The new well will access another 4 million bbl of oil, extending the life of the Uisge Gorm production facility up to 2 years, it is hoped.
Norway
And while all this been happening in the UK sector, Norway-based operators have seen the sense in maximizing infrastructure as well.
TotalFinaElf is finally planning to develop its Byggve and Skirne gas finds in the North Sea by hooking them up to the Heimdal field, which is projected to cost $122 million (NKr 1.1 billion).
The operator will submit a development plan to the Ministry of Petroleum and Energy this summer. However, license partners have not made a final decision to move the project forward.
The two finds will be developed with one subsea installation each, tied back to the Heimdal platform farther west operated by Norsk Hydro.
Both discoveries are in PL 102, Block 25/5, awarded in 1985. Skirne, estimated to hold 148 Bcf of gas and 5.7 million bbl of condensate, was found in 1990. Byggve, found in 1991, is thought to hold 84.8 Bcf of gas and 4.4 million bbl of condensate.
Statoil is lining up its Sigyn field for a tie-in having signed a deal earlier this year with Esso Exploration and Production that will pave the way for developing Sigyn via subsea wells linked to Statoil's Sleipner A facility.
Development of Sigyn will cost an estimated $170 million (NKr 1.5 billion). It is scheduled to start producing in late 2002 with recoverable reserves estimated at 67 million boe to be tapped over 10 to 12 years.
PL 072 covers part of Block 16/7, and the Sigyn reservoir is about 7 miles (12 km) southeast of the Sleipner East.
Statoil also is aiming to use Åsgard B to tie in its Mikkel gas discovery in the Norwegian Sea in a scheme estimated at $230 million.
Mikkel will be tapped from four production wells via the Midgard field to the Åsgard B platform.

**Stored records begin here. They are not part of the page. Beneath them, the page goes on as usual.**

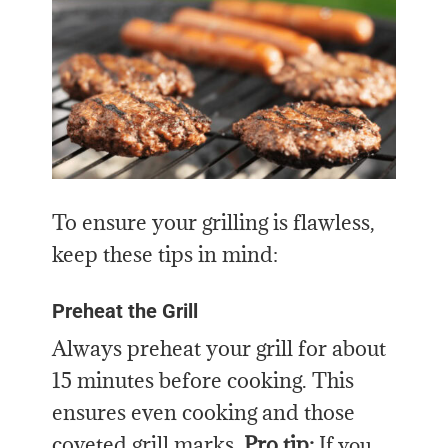
To ensure your grilling is flawless,
keep these tips in mind:
Preheat the Grill
Always preheat your grill for about
15 minutes before cooking. This
ensures even cooking and those
coveted grill marks.
Pro tip:
If you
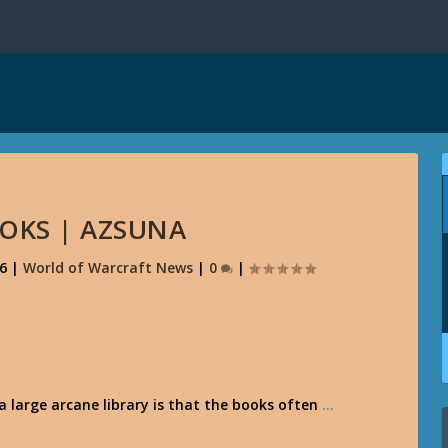
OOKS | AZSUNA
16
|
World of Warcraft News
|
0
|
a large arcane library is that the books often
…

This solution will make it possible to begin production of 706 Bcf of gas and 30 million bbl of condensate in October 2003.
Gas will be piped via the Åsgard transport pipeline and landed at the Kårstø facility before being routed to Europe.
Statoil also considered tapping Mikkel via Shell's Draugen platform under a $460 million scheme to extract up to 848 Bcf of gas.
The Mikkel field consists of the two licenses, 092 and 121, for which a coordination agreement was signed Feb. 16.
Contracts for developing Mikkel were issued in May, with FMC Konsgberg Subsea securing the largest deal, worth about $44 million (NKr 400 million) for design and manufacture of the subsea production systems, including templates and wellheads.
Kværner Oil and Gas has secured a $3.3 million (NKr 30 million) agreement for modifications of the Åsgard B platform, and it is responsible for engineering and procurement activities for this part of the development. It also holds options for prefabrication and offshore installations valued at $5.5 million (NKr 50 million).
Reinertsen Engineering has been contracted to design subsea systems involving pipelines and control cables in a $655,000 (NKr 6 million) deal.